Roland Garros Implements WBGT Heat Monitoring at 32.2°C Suspension Threshold

The French Tennis Federation (FFT) has established wet bulb globe temperature (WBGT) protocols at Roland Garros that suspend play across all courts when readings reach 32.2°C (90°F), marking the first time the tournament has implemented a hard temperature ceiling for competition safety.

The FFT operates two wet bulb thermometers on-site to capture real-time heat stress measurements that factor in ambient temperature, humidity, radiant heat from solar exposure, and wind conditions — a more comprehensive assessment than standard temperature readings alone. According to France24, no match has been called off at the French Open due to extreme heat under the current protocol structure.

Tiered Heat Management System

The FFT has implemented a graduated response system based on WBGT thresholds. When readings reach 30.1°C before the start of a singles match, players may request a 10-minute break before a potential third set in women's competition or before a potential fourth set in men's play. This intermediate measure provides athlete relief without full suspension of competition.

At the maximum 32.2°C threshold, play halts on outside courts but may continue on the three main courts — Philippe Chatrier, Suzanne Lenglen, and Simonne Mathieu — once their retractable roofs close and air conditioning systems activate. This infrastructure advantage allows the tournament to maintain some competition continuity during extreme conditions while protecting player safety on exposed surfaces.

WBGT Technical Framework

Wet bulb globe temperature differs fundamentally from the heat index familiar to most weather monitoring systems. While heat index calculations consider only temperature and humidity for shaded conditions, WBGT incorporates dry bulb temperature, wet bulb temperature, and black globe temperature readings that capture radiant heat exposure from direct sunlight.

The National Weather Service defines WBGT as measuring heat stress in direct sunlight through temperature, humidity, wind speed, sun angle, and cloud cover variables. This comprehensive approach proves critical for outdoor athletic environments where solar radiation significantly amplifies heat stress beyond what ambient temperature suggests.

On-site WBGT monitoring provides more accurate data than regional weather service readings for specific athletic venues, according to the California Interscholastic Federation. Local surface conditions, wind patterns, and microclimate factors create variations that remote sensing cannot capture with sufficient precision for athlete safety decisions.

Surface Heat Dynamics in Tennis

Research published in Nature Scientific Reports reveals significant WBGT variations across tennis court surfaces compared to ambient measurements. The study found median WBGT readings on hard courts reached the Japan Sports Association's "Warning" classification (25-28°C), while sand-filled artificial grass courts hit "Severe Warning" levels (28-31°C), and clay courts reached "Danger" classification (31°C+) relative to standard meteorological readings.

These surface-specific heat dynamics underscore why Roland Garros' clay courts may experience elevated thermal stress compared to other Grand Slam venues. Clay's thermal retention properties and lighter color reflection characteristics create distinct heat signatures that affect player performance and safety considerations.

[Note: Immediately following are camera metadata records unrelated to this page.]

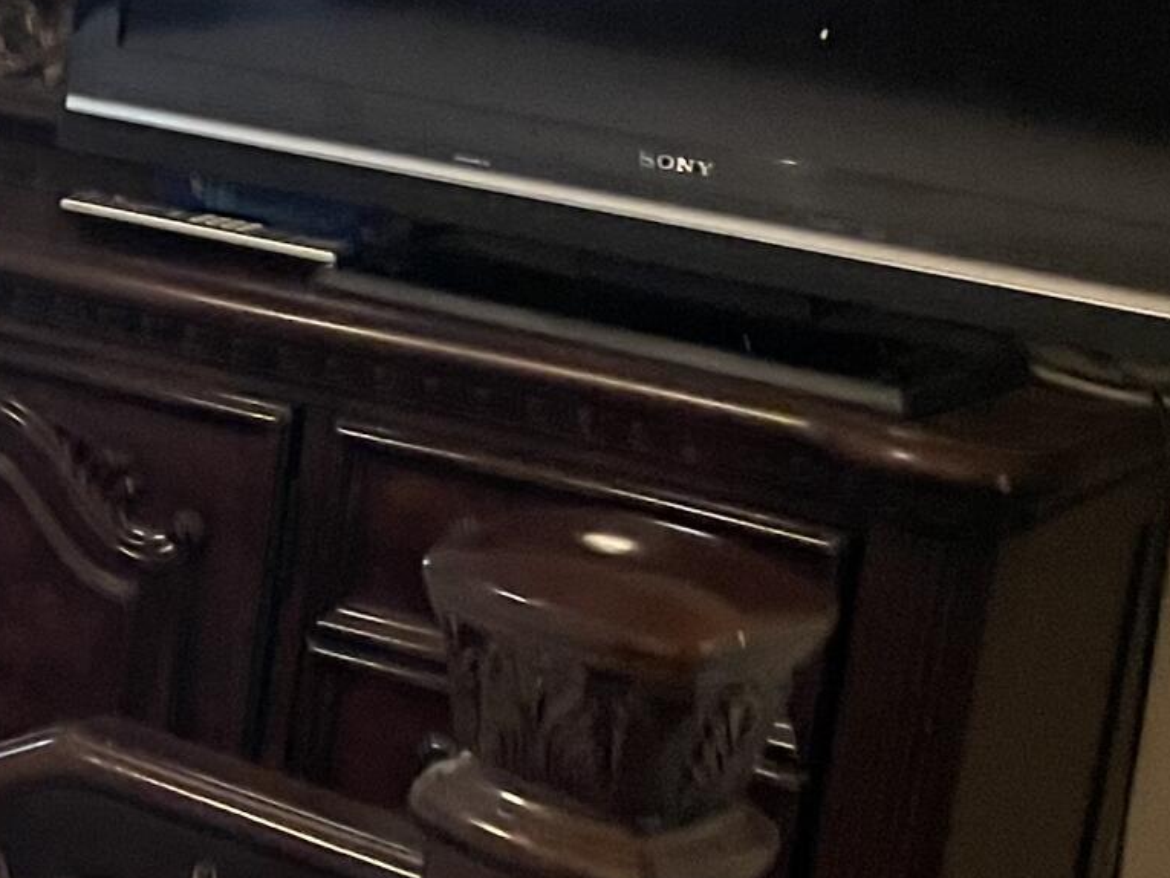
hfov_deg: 18.2
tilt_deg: -12.6
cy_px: 311
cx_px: -245
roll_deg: -5.8
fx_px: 3448
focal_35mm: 102
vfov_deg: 14.5
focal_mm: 4.2
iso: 200
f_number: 1.6
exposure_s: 1/60
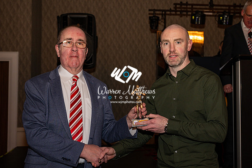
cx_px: 138
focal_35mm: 47
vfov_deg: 28.8
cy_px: 81
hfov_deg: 42.0
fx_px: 327
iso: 500
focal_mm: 35
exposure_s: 1/125
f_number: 3.5
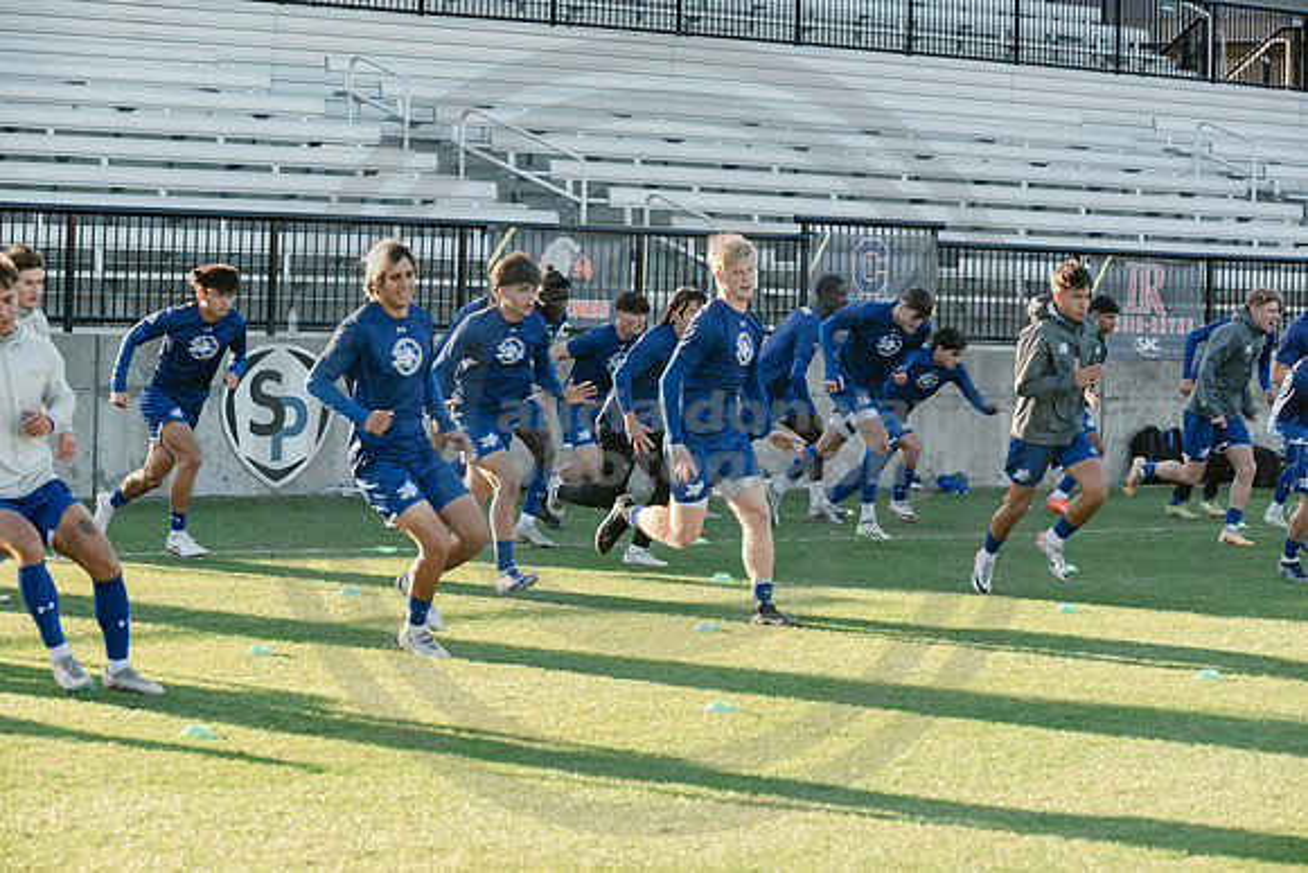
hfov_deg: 17.1
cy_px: 436
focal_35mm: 120
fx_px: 4361
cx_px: 654
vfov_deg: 11.4
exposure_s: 1/1000
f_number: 6.3
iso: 1250
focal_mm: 120
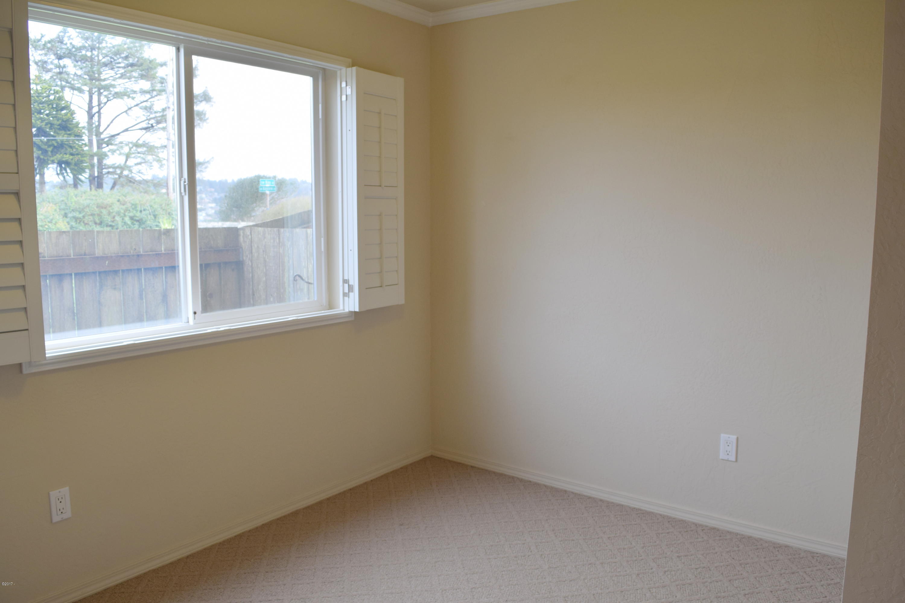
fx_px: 679
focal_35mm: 27
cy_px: 302
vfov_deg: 47.9
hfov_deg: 67.4
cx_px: 452
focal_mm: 18
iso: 200
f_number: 8
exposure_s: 1/50
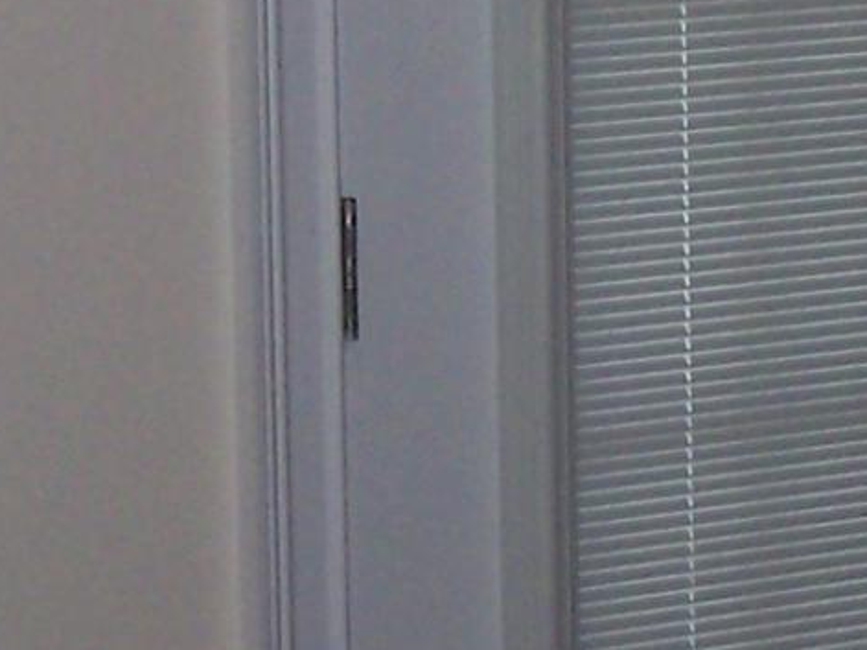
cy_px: 55
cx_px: 690
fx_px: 6060
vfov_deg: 6.1
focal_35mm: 242
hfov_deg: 8.2
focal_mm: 6.3
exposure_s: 1/60
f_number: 2.8
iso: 80
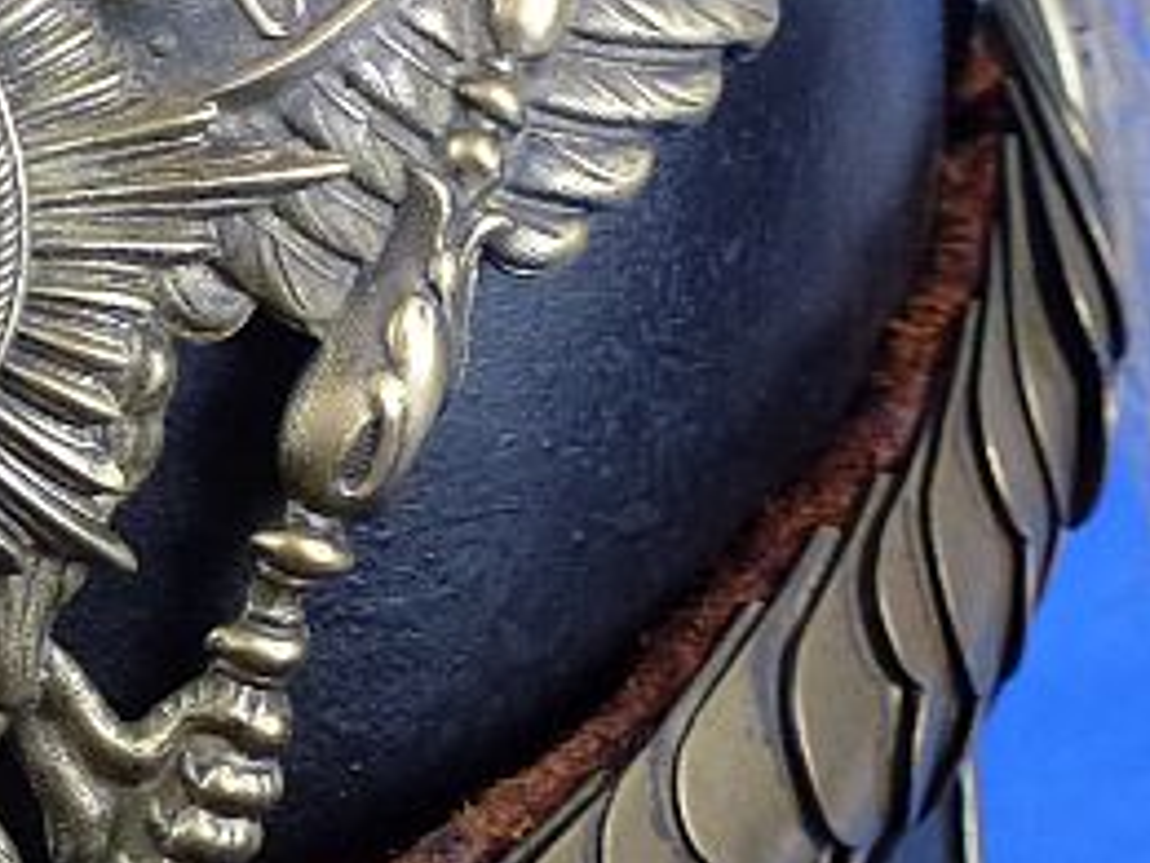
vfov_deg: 12.6
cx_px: -332
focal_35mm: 117
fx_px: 3887
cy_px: 252
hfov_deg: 16.0
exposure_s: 1/80
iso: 320
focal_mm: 6.8
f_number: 3.8
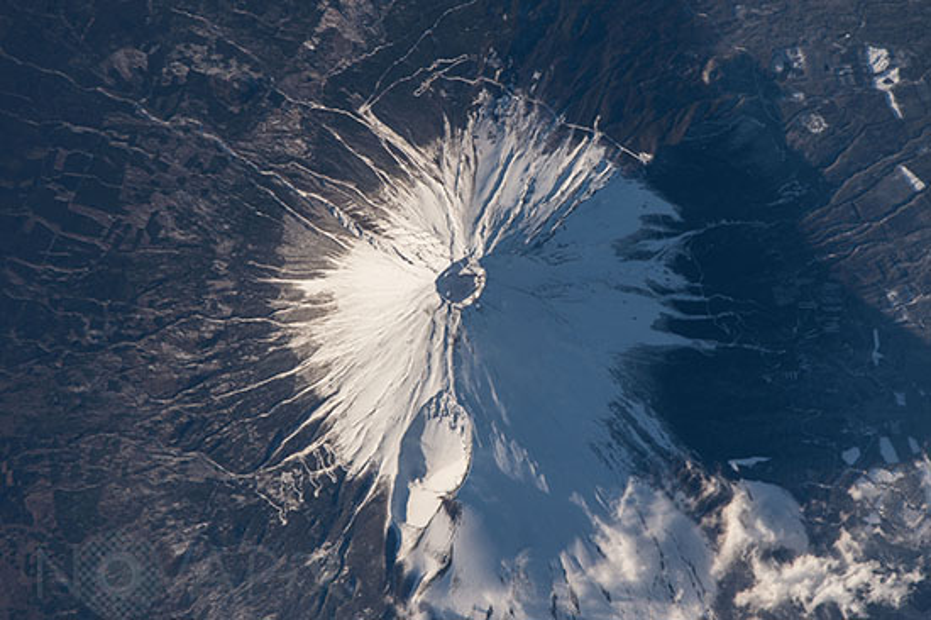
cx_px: 466
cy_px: 310
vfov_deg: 1.2
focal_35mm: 1150
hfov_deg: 1.8
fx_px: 29721
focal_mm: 1150
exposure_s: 1/640
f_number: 13
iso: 400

Interestingly, comparative research from Perry Weather found statistically similar WBGT readings across grass, artificial turf, and tennis courts at university athletic complexes, suggesting that venue-specific monitoring remains essential due to local environmental factors.

Broader Athletic Heat Management

The FFT's approach aligns with emerging standards across athletic organizations that have adopted WBGT for heat stress management. The California Interscholastic Federation uses WBGT measurements to determine work/rest ratios, hydration break frequency, equipment modifications, and practice duration across high school athletics.

This shift toward comprehensive heat stress monitoring reflects a broader understanding of thermal physiology in athletic performance. Traditional temperature-only measurements failed to capture the full spectrum of environmental factors that contribute to heat-related health risks during sustained physical exertion.

Looking at this evolution in sports safety protocols, we have seen this pattern before when concussion awareness transformed contact sports. Initial resistance to protocol changes gave way to widespread adoption once the scientific foundation became clear and liability concerns emerged. Heat stress management appears to be following a similar trajectory across professional and amateur athletics.

The French Open's implementation may influence other outdoor sporting events to adopt similar WBGT-based protocols. Tennis' global reach and media exposure create a visible testing ground for heat management strategies that could extend to marathon running, cycling events, and other endurance competitions where environmental conditions directly impact athlete safety.

Worth flagging: the distinction between covered and uncovered courts at Roland Garros highlights infrastructure's role in climate adaptation for outdoor sports. The ability to continue competition under controlled conditions while suspending play on exposed courts represents a hybrid approach that balances safety with competition continuity — a model that may become standard as extreme weather events increase in frequency and intensity.

The FFT's proactive stance on heat management positions Roland Garros as a leader in athletic safety protocols while maintaining the tournament's traditional outdoor clay court character through selective venue control rather than wholesale indoor conversion.